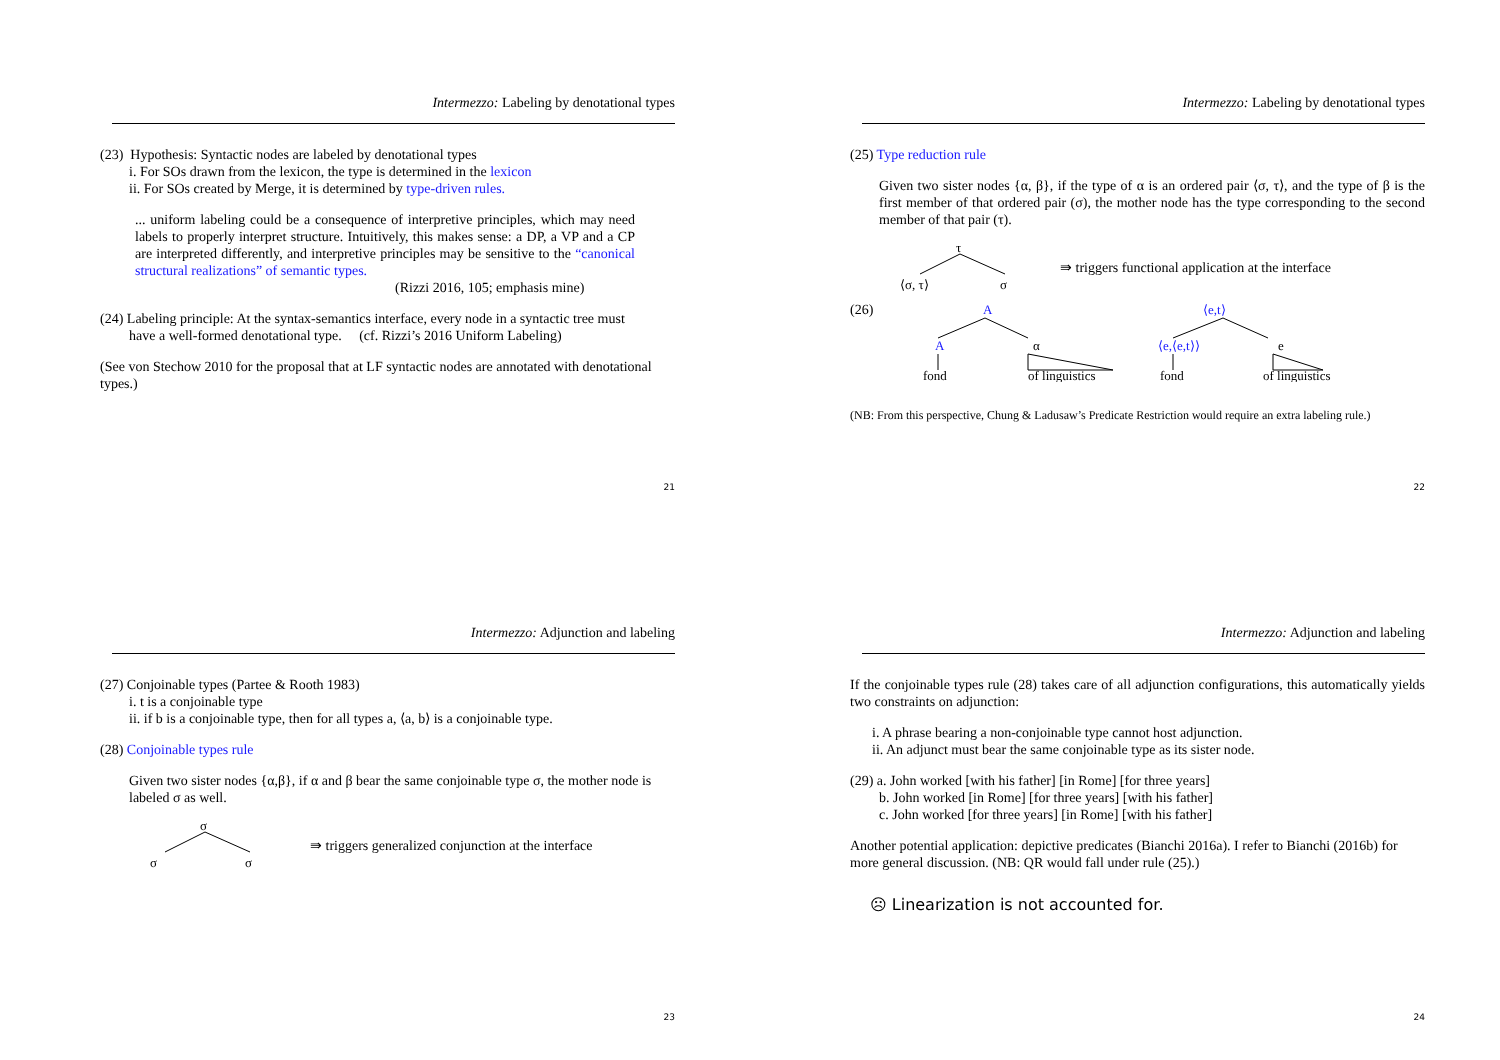Intermezzo: Labeling by denotational types
(23) Hypothesis: Syntactic nodes are labeled by denotational types
i. For SOs drawn from the lexicon, the type is determined in the lexicon
ii. For SOs created by Merge, it is determined by type-driven rules.
... uniform labeling could be a consequence of interpretive principles, which may need labels to properly interpret structure. Intuitively, this makes sense: a DP, a VP and a CP are interpreted differently, and interpretive principles may be sensitive to the “canonical structural realizations” of semantic types.
(Rizzi 2016, 105; emphasis mine)
(24) Labeling principle: At the syntax-semantics interface, every node in a syntactic tree must
have a well-formed denotational type. (cf. Rizzi’s 2016 Uniform Labeling)
(See von Stechow 2010 for the proposal that at LF syntactic nodes are annotated with denotational types.)
21
Intermezzo: Labeling by denotational types
(25) Type reduction rule
Given two sister nodes {α, β}, if the type of α is an ordered pair ⟨σ, τ⟩, and the type of β is the first member of that ordered pair (σ), the mother node has the type corresponding to the second member of that pair (τ).
τ
⟨σ, τ⟩
σ
⇛ triggers functional application at the interface
(26)
A
A
α
fond
of linguistics
⟨e,t⟩
⟨e,⟨e,t⟩⟩
e
fond
of linguistics
(NB: From this perspective, Chung & Ladusaw’s Predicate Restriction would require an extra labeling rule.)
22
Intermezzo: Adjunction and labeling
(27) Conjoinable types (Partee & Rooth 1983)
i. t is a conjoinable type
ii. if b is a conjoinable type, then for all types a, ⟨a, b⟩ is a conjoinable type.
(28) Conjoinable types rule
Given two sister nodes {α,β}, if α and β bear the same conjoinable type σ, the mother node is labeled σ as well.
σ
σ
σ
⇛ triggers generalized conjunction at the interface
23
Intermezzo: Adjunction and labeling
If the conjoinable types rule (28) takes care of all adjunction configurations, this automatically yields two constraints on adjunction:
i. A phrase bearing a non-conjoinable type cannot host adjunction.
ii. An adjunct must bear the same conjoinable type as its sister node.
(29) a. John worked [with his father] [in Rome] [for three years]
b. John worked [in Rome] [for three years] [with his father]
c. John worked [for three years] [in Rome] [with his father]
Another potential application: depictive predicates (Bianchi 2016a). I refer to Bianchi (2016b) for more general discussion. (NB: QR would fall under rule (25).)
☹ Linearization is not accounted for.
24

_DESCRIPTION OF THE TASK:_ Reproduce all the material exactly, omitting images.

_THE COMPLETED TASK:_
Intermezzo: Labeling by denotational types
(23) Hypothesis: Syntactic nodes are labeled by denotational types
i. For SOs drawn from the lexicon, the type is determined in the lexicon
ii. For SOs created by Merge, it is determined by type-driven rules.
... uniform labeling could be a consequence of interpretive principles, which may need labels to properly interpret structure. Intuitively, this makes sense: a DP, a VP and a CP are interpreted differently, and interpretive principles may be sensitive to the “canonical structural realizations” of semantic types.
(Rizzi 2016, 105; emphasis mine)
(24) Labeling principle: At the syntax-semantics interface, every node in a syntactic tree must
have a well-formed denotational type. (cf. Rizzi’s 2016 Uniform Labeling)
(See von Stechow 2010 for the proposal that at LF syntactic nodes are annotated with denotational types.)
21
Intermezzo: Labeling by denotational types
(25) Type reduction rule
Given two sister nodes {α, β}, if the type of α is an ordered pair ⟨σ, τ⟩, and the type of β is the first member of that ordered pair (σ), the mother node has the type corresponding to the second member of that pair (τ).
τ
⟨σ, τ⟩
σ
⇛ triggers functional application at the interface
(26)
A
A
α
fond
of linguistics
⟨e,t⟩
⟨e,⟨e,t⟩⟩
e
fond
of linguistics
(NB: From this perspective, Chung & Ladusaw’s Predicate Restriction would require an extra labeling rule.)
22
Intermezzo: Adjunction and labeling
(27) Conjoinable types (Partee & Rooth 1983)
i. t is a conjoinable type
ii. if b is a conjoinable type, then for all types a, ⟨a, b⟩ is a conjoinable type.
(28) Conjoinable types rule
Given two sister nodes {α,β}, if α and β bear the same conjoinable type σ, the mother node is labeled σ as well.
σ
σ
σ
⇛ triggers generalized conjunction at the interface
23
Intermezzo: Adjunction and labeling
If the conjoinable types rule (28) takes care of all adjunction configurations, this automatically yields two constraints on adjunction:
i. A phrase bearing a non-conjoinable type cannot host adjunction.
ii. An adjunct must bear the same conjoinable type as its sister node.
(29) a. John worked [with his father] [in Rome] [for three years]
b. John worked [in Rome] [for three years] [with his father]
c. John worked [for three years] [in Rome] [with his father]
Another potential application: depictive predicates (Bianchi 2016a). I refer to Bianchi (2016b) for more general discussion. (NB: QR would fall under rule (25).)
☹ Linearization is not accounted for.
24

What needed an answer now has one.